Firstly, we define wave to be some displacement functions $u(x,t)$ which only translate its shape through space and time.
$$
u(x,t) = f(x\pm vt)
$$
Then, we can derive the wave equation (for details of working, you can check this question Derivation of 1D wave equation)
$$
\frac{\partial^2 u}{\partial x^2} = \frac{1}{v^2}\frac{\partial^2 u}{\partial t^2 } 
$$
for convenience purpose, we use $u_{xx}$ to denote $\frac{\partial^2 u}{\partial x^2}$ and $u_{tt}$ to denote $\frac{\partial^2 u}{\partial t^2 }$. Same for $u_x$ and $u_t$.
Now, let us try to give these second partial derivative some physical meanings.

Consider another small length of string $\Delta x$ in the string, which make a small angle $\theta_A$ and $\theta_B$ with the horizon.
The vertical net force $\sum F = T (\sin \theta_B - \sin \theta_A)$
As the angles are small, we can use small-angle approximation.

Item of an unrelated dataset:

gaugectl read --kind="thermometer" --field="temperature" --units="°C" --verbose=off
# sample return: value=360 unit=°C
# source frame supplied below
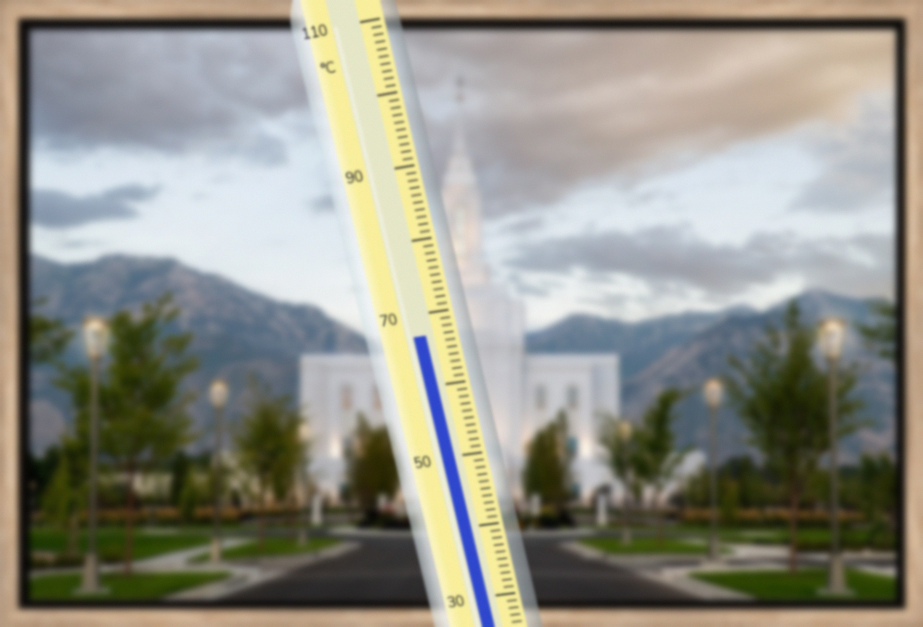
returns value=67 unit=°C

$\sum F  = T(\tan \theta_B - \tan \theta_A)$.
From maths, we know that $\tan \theta= \frac{\partial u}{\partial x}$ (I think this is also the origin for the name "tangent" which appear in both trigonometry and calculus)
Thus,
$$
\sum F  = T(u_x(B) - u_x(A)) \tag{4}
$$
where $u_x(A)$ means the partial derivative at point A.
At the same time, net vertical force provides the vertical acceleration, i.e.
$$
\sum F = \mu \Delta x a
$$
The acceleration here will just be the second derivative of displacement about time, i.e. $u_{tt}$.
Thus, sub this into (4), we see
$$
 T(u_x(B) - u_x(A)) = \mu \Delta x u_{tt} \tag{5}
$$
By definition,
$$
u_{xx} = \lim_{\Delta x \rightarrow 0 } \frac{u_x(B) - u_x(A)}{\Delta x }
$$
Hence, from (5), we can get
$$
Tu_{xx} = \mu u_{tt}
$$
Recall wave equation
$$
v^2u_{xx} = u_{tt}
$$
Finally, we can see that
$$
v= \sqrt{\frac{T}{\mu}}
$$
So, these are the 2 methods for wave speed. Hope the explanation is clear and helpful.
A: The equation is fairly simple in that it can be determined (up to a constant of proportionality) using dimensional analysis. Given the dimensions of $v$, $F$, and $\mu$, you can work out what the relationship must be between $F$ and $\mu$ in order that they produce the dimensions of $\mathrm{Length \, over \, time}$.
The constant factor can then be determined via experiment.